Since the founding of the new Math Śaśi had devoted himself heart and soul to the worship and service of the Master. All were amazed at his devotion. Just as he had tended Sri Ramakrishna’s physical body during his illness, so now, with the same unswerving zeal, he worshipped the Master in the shrine room. A member of the monastery was reading aloud from the lives of Buddha and Chaitanya.

He was a little sarcastic while reading Chaitanya’s life. Narendra snatched the book from his hand and said, “That is how you spoil a good thing!”

Narendra read the chapter describing how Chaitanya gave his love to all, from the brahmin to the pariah.

A BROTHER: “I say that one person cannot give love to another person.”

NARENDRA: “But the Master gave it to me.”

BROTHER: “Well, are you sure you have it?”

NARENDRA: “What can you understand about love? You belong to the servant class. All of you must serve me and massage my feet. Don’t flatter yourselves by thinking you have understood everything.

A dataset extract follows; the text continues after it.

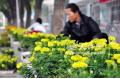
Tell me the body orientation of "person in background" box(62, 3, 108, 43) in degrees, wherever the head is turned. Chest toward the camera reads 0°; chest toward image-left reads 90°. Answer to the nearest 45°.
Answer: approximately 45°
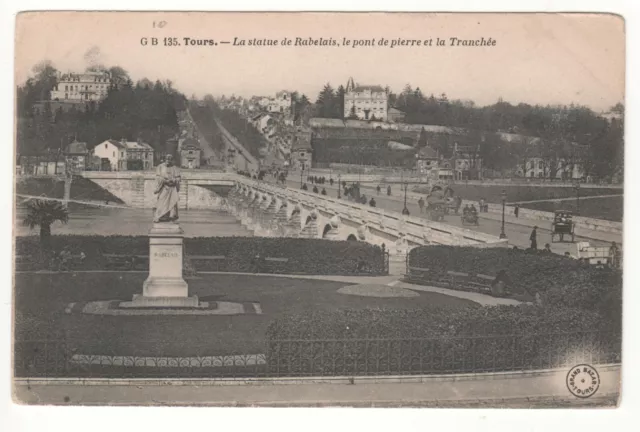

Now go and prepare a smoke for me.”

All laughed.

THE BROTHER: “I surely will not.”

M. (to himself): “Sri Ramakrishna has transmitted mettle to all the brothers of the Math.

It is no monopoly of Narendra’s. Is it possible to renounce ‘woman and gold’ without this inner fire?”

May 10, 1887

It was Tuesday, a very auspicious day for the worship of the Divine the Mother.

Arrangements were being made for Her special worship at the monastery.

M. was going to the Ganges to take his bath. Rabindra was walking alone on the roof. He heard Narendra singing the Six Stanzas on Nirvāna: Death or fear I have none, nor any distinction of caste;

Neither father nor mother nor even a birth have I; Neither friend nor comrade, neither disciple nor guru: I am Pure Knowledge and Bliss: I am Śiva! I am Śiva!

I have no form or fancy; the All-pervading am I;Everywhere I exist, yet I am beyond the senses;

Neither salvation am I, nor anything that may be known:

I am Pure Knowledge and Bliss: I am Śiva! I am Śiva!

Rabindra went to the Ganges to take his bath. Presently he returned to the monastery clad in his wet cloth.

Narendra said to M. in a whisper: “He has bathed in the Ganges. It would be good to initiate him now into sannyās.”

Both Narendra and M. smiled.

Prasanna asked Rabindra to change his wet cloth and gave him a dry Gerruā cloth.

Narendra said to M., “Now he is going to put on the cloth of renunciation.”

M. (with a smile): “What kind of renunciation?”

NARENDRA: “Why, the renunciation of ‘woman and gold’.”

Rabindra put on the ochre cloth and entered Kāli Tapasvi’s room to meditate.